Print the records below exactly, and do not carry over any picture.
(Recorded data)
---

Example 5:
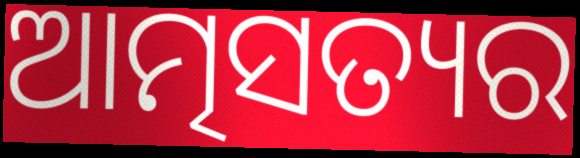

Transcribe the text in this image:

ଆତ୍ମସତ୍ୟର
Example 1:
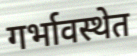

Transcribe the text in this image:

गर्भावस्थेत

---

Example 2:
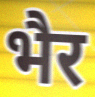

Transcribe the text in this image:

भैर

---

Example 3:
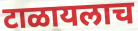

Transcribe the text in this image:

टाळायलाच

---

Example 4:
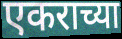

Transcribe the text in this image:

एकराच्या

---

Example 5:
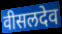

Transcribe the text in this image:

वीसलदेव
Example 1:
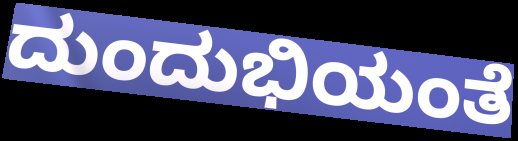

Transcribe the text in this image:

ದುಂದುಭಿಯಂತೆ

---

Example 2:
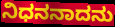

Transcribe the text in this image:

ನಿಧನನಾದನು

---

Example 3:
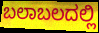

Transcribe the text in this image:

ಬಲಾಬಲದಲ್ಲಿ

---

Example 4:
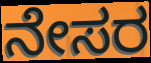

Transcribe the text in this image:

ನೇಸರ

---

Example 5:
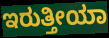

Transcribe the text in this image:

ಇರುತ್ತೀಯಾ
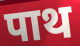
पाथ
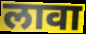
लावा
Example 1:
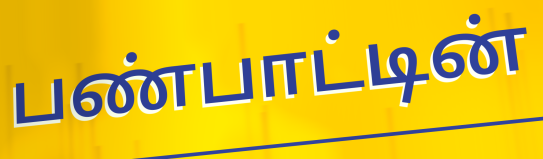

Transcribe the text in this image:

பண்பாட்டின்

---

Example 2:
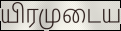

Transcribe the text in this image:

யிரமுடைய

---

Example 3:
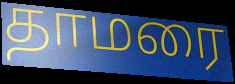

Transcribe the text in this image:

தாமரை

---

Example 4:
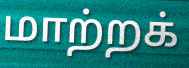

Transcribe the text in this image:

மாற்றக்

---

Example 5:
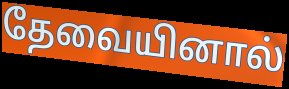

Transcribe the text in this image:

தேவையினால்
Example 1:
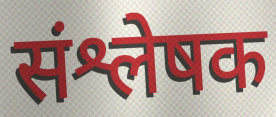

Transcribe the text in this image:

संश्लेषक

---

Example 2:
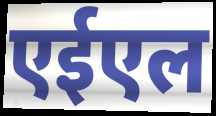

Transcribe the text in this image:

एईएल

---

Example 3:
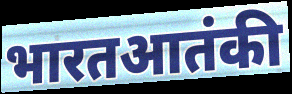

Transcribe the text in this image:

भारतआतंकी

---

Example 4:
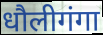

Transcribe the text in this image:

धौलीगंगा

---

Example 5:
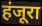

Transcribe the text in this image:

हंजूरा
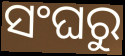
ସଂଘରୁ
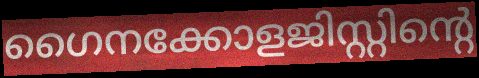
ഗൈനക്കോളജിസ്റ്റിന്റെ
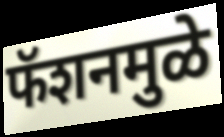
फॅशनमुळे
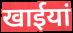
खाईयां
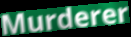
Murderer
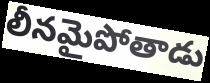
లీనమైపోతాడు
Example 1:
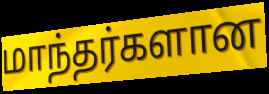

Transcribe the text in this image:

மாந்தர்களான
(End Recorded data)
• **Result of this task**:
---

Example 5:

Transcribe the text in this image:

ଆତ୍ମସତ୍ୟର
Example 1:

Transcribe the text in this image:

गर्भावस्थेत

---

Example 2:

Transcribe the text in this image:

भैर

---

Example 3:

Transcribe the text in this image:

टाळायलाच

---

Example 4:

Transcribe the text in this image:

एकराच्या

---

Example 5:

Transcribe the text in this image:

वीसलदेव
Example 1:

Transcribe the text in this image:

ದುಂದುಭಿಯಂತೆ

---

Example 2:

Transcribe the text in this image:

ನಿಧನನಾದನು

---

Example 3:

Transcribe the text in this image:

ಬಲಾಬಲದಲ್ಲಿ

---

Example 4:

Transcribe the text in this image:

ನೇಸರ

---

Example 5:

Transcribe the text in this image:

ಇರುತ್ತೀಯಾ
पाथ
लावा
Example 1:

Transcribe the text in this image:

பண்பாட்டின்

---

Example 2:

Transcribe the text in this image:

யிரமுடைய

---

Example 3:

Transcribe the text in this image:

தாமரை

---

Example 4:

Transcribe the text in this image:

மாற்றக்

---

Example 5:

Transcribe the text in this image:

தேவையினால்
Example 1:

Transcribe the text in this image:

संश्लेषक

---

Example 2:

Transcribe the text in this image:

एईएल

---

Example 3:

Transcribe the text in this image:

भारतआतंकी

---

Example 4:

Transcribe the text in this image:

धौलीगंगा

---

Example 5:

Transcribe the text in this image:

हंजूरा
ସଂଘରୁ
ഗൈനക്കോളജിസ്റ്റിന്റെ
फॅशनमुळे
खाईयां
Murderer
లీనమైపోతాడు
Example 1:

Transcribe the text in this image:

மாந்தர்களான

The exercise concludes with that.